Task a — According to the page extract, how many customers does Crusty Devil Bakehouse serve each week?

Page extract —
[Start of Attachment]

IT'S ALL ABOUT THE DOUGH

IT'S ALL ABOUT THE DOUGH

WHEN Eagle Boys founder Tom Potter withdrew from the pizza chain three years ago, he left behind 200 stores and annual revenue of around $100 million. Starting fresh with a new bakery business, he tells Brisbane Business News about managing franchisees, changing strategies and the best advisors.

Tom Potter's approach to his new business Crusty Devil Bakehouse speaks volumes about the hard yards he put into Eagle Boys and the challenges of franchising.

“I only work three days a week, I do speeches sometimes and I just got back from three weeks playing golf in China – there’s no use going back into business to thrash yourself again,” he says.

“The thing was that back at Eagle Boys sometimes I had franchisees making a lot more money than me the franchisor, and the bit I made would be spent reinvesting.

“The important thing is that the business would need to be franchise-able and I don’t think Crusty Devil Bakehouse is but I certainly would consider partnership.”

After 20 years building the Eagle Boys empire, Potter made a checklist of goals for his next business and that careful planning has paid off – after less than a year in operation he now has 5800 customers every week across two outlets.

“I wanted to go into business on my own terms so before even thinking about what the business would be, I worked out what I wanted to achieve in a checklist that included lifestyle, percentage of my personal wealth to risk, the percentage of hours that were hands-on and mentally engaging, and the level of competition and opportunities,” he says.

[End of Attachment]

Task b — Switch every "Zahir" to "ZAHIR" in the two entries below and give back their text with nothing else changed. Leave out the picture markers.

Data —

[Start of Attachment]

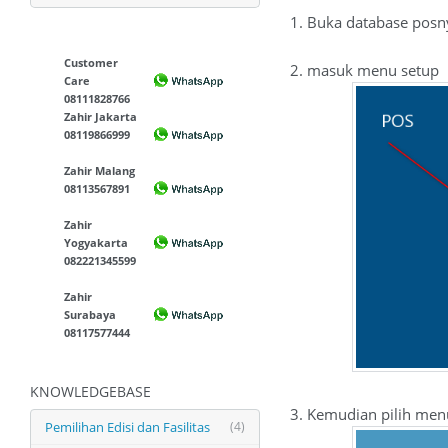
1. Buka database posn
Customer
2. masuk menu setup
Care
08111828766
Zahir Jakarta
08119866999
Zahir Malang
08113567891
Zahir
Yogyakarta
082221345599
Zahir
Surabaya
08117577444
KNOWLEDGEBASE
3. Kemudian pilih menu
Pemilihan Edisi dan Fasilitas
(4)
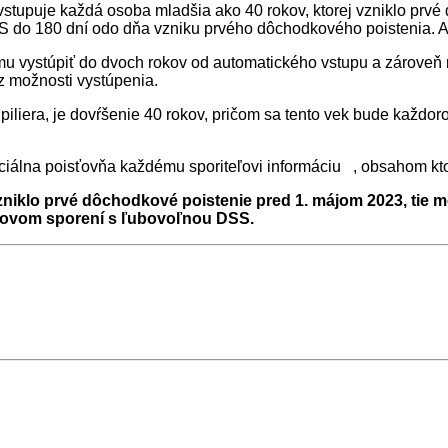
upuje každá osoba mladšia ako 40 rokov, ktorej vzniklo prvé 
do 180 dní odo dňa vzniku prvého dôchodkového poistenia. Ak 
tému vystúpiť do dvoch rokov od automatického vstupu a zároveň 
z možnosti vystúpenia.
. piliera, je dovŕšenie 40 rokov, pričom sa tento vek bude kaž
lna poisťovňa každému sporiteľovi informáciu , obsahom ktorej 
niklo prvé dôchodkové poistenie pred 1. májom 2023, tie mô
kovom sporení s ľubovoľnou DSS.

[End of Attachment]

Exercise response a — 5800 customers every week across two outlets.

Exercise response b —
1. Buka database posn
Customer
2. masuk menu setup
Care
08111828766
ZAHIR Jakarta
08119866999
ZAHIR Malang
08113567891
ZAHIR
Yogyakarta
082221345599
ZAHIR
Surabaya
08117577444
KNOWLEDGEBASE
3. Kemudian pilih menu
Pemilihan Edisi dan Fasilitas
(4)
upuje každá osoba mladšia ako 40 rokov, ktorej vzniklo prvé 
do 180 dní odo dňa vzniku prvého dôchodkového poistenia. Ak 
tému vystúpiť do dvoch rokov od automatického vstupu a zároveň 
z možnosti vystúpenia.
. piliera, je dovŕšenie 40 rokov, pričom sa tento vek bude kaž
lna poisťovňa každému sporiteľovi informáciu , obsahom ktorej 
niklo prvé dôchodkové poistenie pred 1. májom 2023, tie mô
kovom sporení s ľubovoľnou DSS.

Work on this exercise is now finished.